A Requerida, sustenta, a atribuição de determinados produtos a título gratuito - bónus em espécie – pela quantidade de compras efetuadas pelo cliente (e desde que os bónus sejam da mesma natureza dos bens adquiridos), fica excluída da base tributável da operação, nos termos da alínea b) do n.º 6 do artigo 16.º do Código do IVA. Quando se trate da entrega de produtos de natureza diferente dos faturados ao cliente, se está perante uma oferta, para efeitos do disposto no n.º 7 do artigo 3.º do Código do IVA e Portaria n.º 497/2008.
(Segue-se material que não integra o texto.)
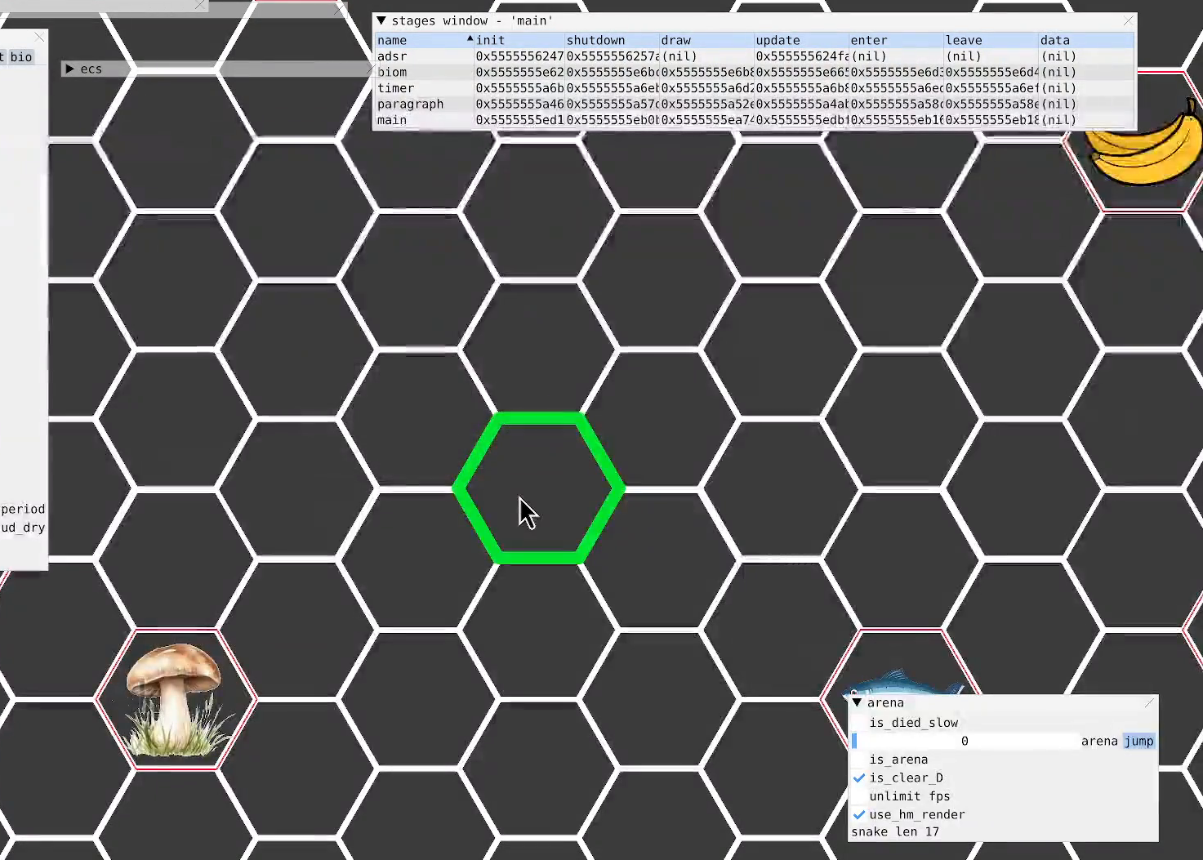
{"buttons": [], "left_stick": "center", "right_stick": "center", "events": []}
O thema decidendum respeita à qualificação jurídico-tributária dos “bónus” de produtos atribuídos pela Requerente aos seus clientes. Interessa saber se devem ser enquadrados como descontos em espécie ou de quantidade e beneficiar do regime de exclusão do valor tributável constante do artigo 16.º, n.º 6, alínea b) do CIVA ou se constituem ofertas e como tal tributados nos termos do n.º 7 do artigo 3.º do Código do IVA.
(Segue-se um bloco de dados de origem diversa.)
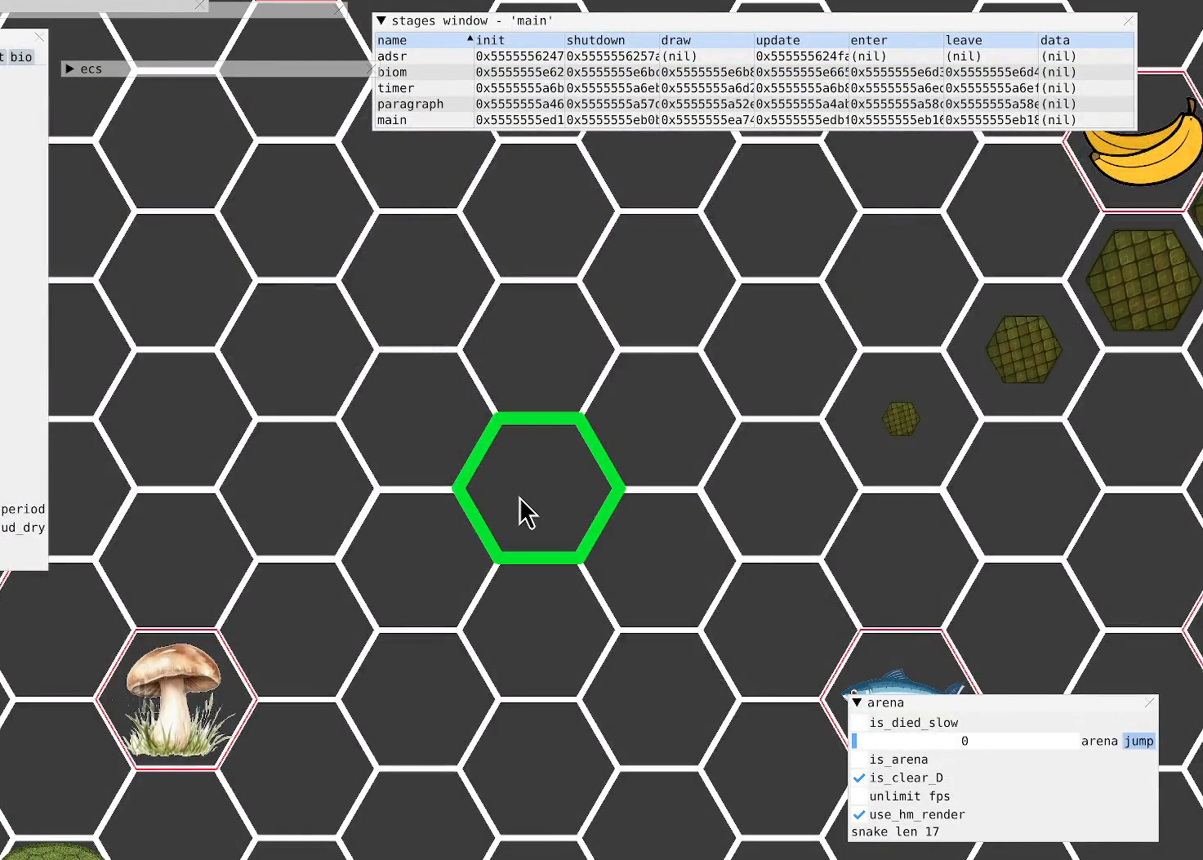
{"buttons": [], "left_stick": "center", "right_stick": "center", "events": []}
Assim sendo, importa então analisar a legislação e regulamentação nacional, bem como as normas e regulamentos comunitários aplicáveis a estas matérias.
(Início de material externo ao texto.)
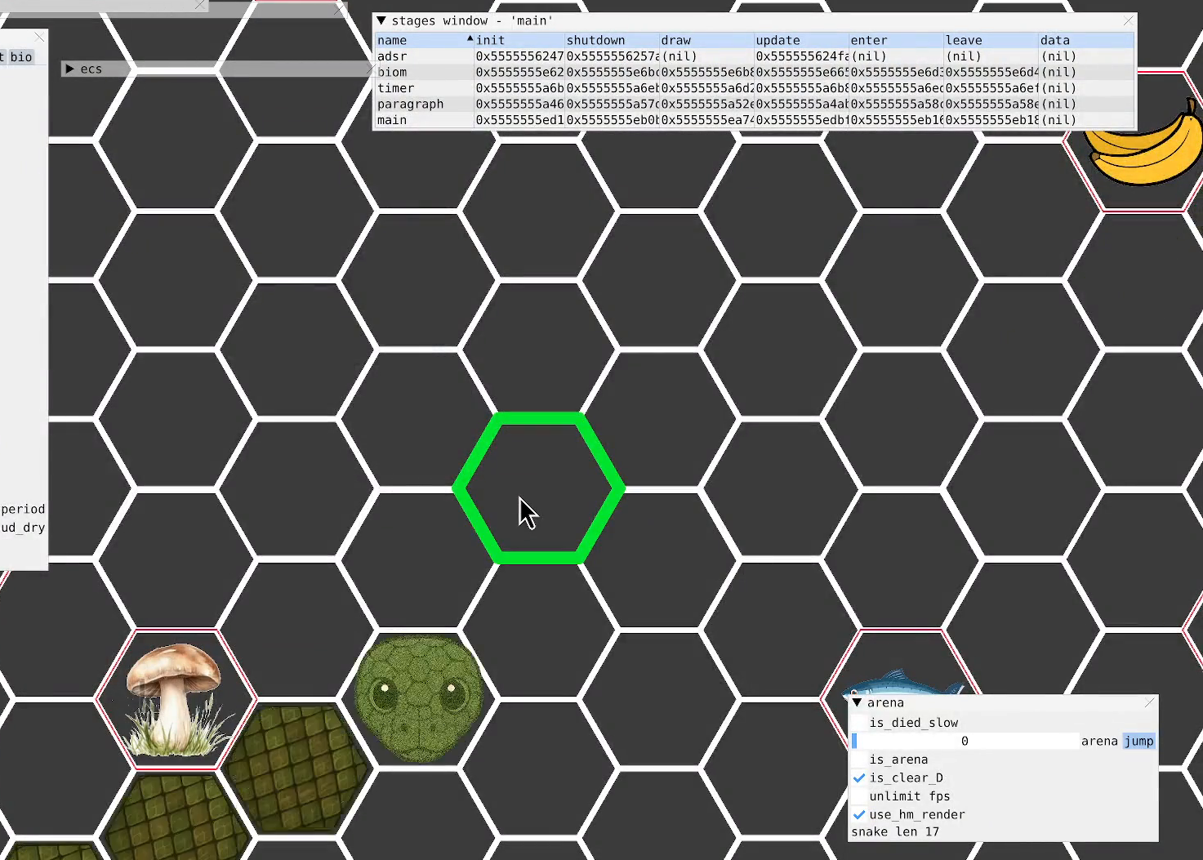
{"buttons": [], "left_stick": "center", "right_stick": "center", "events": []}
4.3.1. As operações gratuitas e o IVA
A. O princípio da tributação proporcional sobre o preço das operações
O sistema comum do IVA estabelecido pela Diretiva 2006/112/CE[2] (“Diretiva IVA”) baseia-se no princípio fundamental de aplicação de um imposto exatamente proporcional ao preço dos bens e serviços transacionados[3] e rege-se pelo princípio da neutralidade, de acordo com o qual o imposto deve ser cobrado da forma mais geral possível, abranger todas as fases de produção e de distribuição e sujeitar à mesma carga fiscal bens e serviços do mesmo tipo, em todos os Estados-Membros[4].
É este princípio que subjaz ao recorte do caráter “oneroso” das operações que caem no âmbito de incidência do IVA, implicando que comportem um “preço” ou contraprestação, seja em dinheiro ou em espécie. A regra geral é, assim, a da tributação das transações efetuadas a título oneroso (cf. artigo 2.º, n.º 1, alíneas a), b) e c) da Diretiva IVA e artigo 1.º, n.º 1, alínea a) do Código do IVA; Acórdão do Tribunal de Justiça – “TJUE” – Naturally Yours, 230/87, de 23 de novembro de 1988, 15 a 18).
É também o referido princípio de um “imposto exatamente proporcional ao preço” que determina que o valor tributável para efeitos de IVA deva corresponder ao valor transacional, i.e., à contraprestação obtida ou a obter do adquirente, do destinatário ou de um terceiro, e não ao valor normal das operações (cf. artigos 72.º e seguintes da Diretiva IVA com correspondência no artigo 16.º do Código do IVA).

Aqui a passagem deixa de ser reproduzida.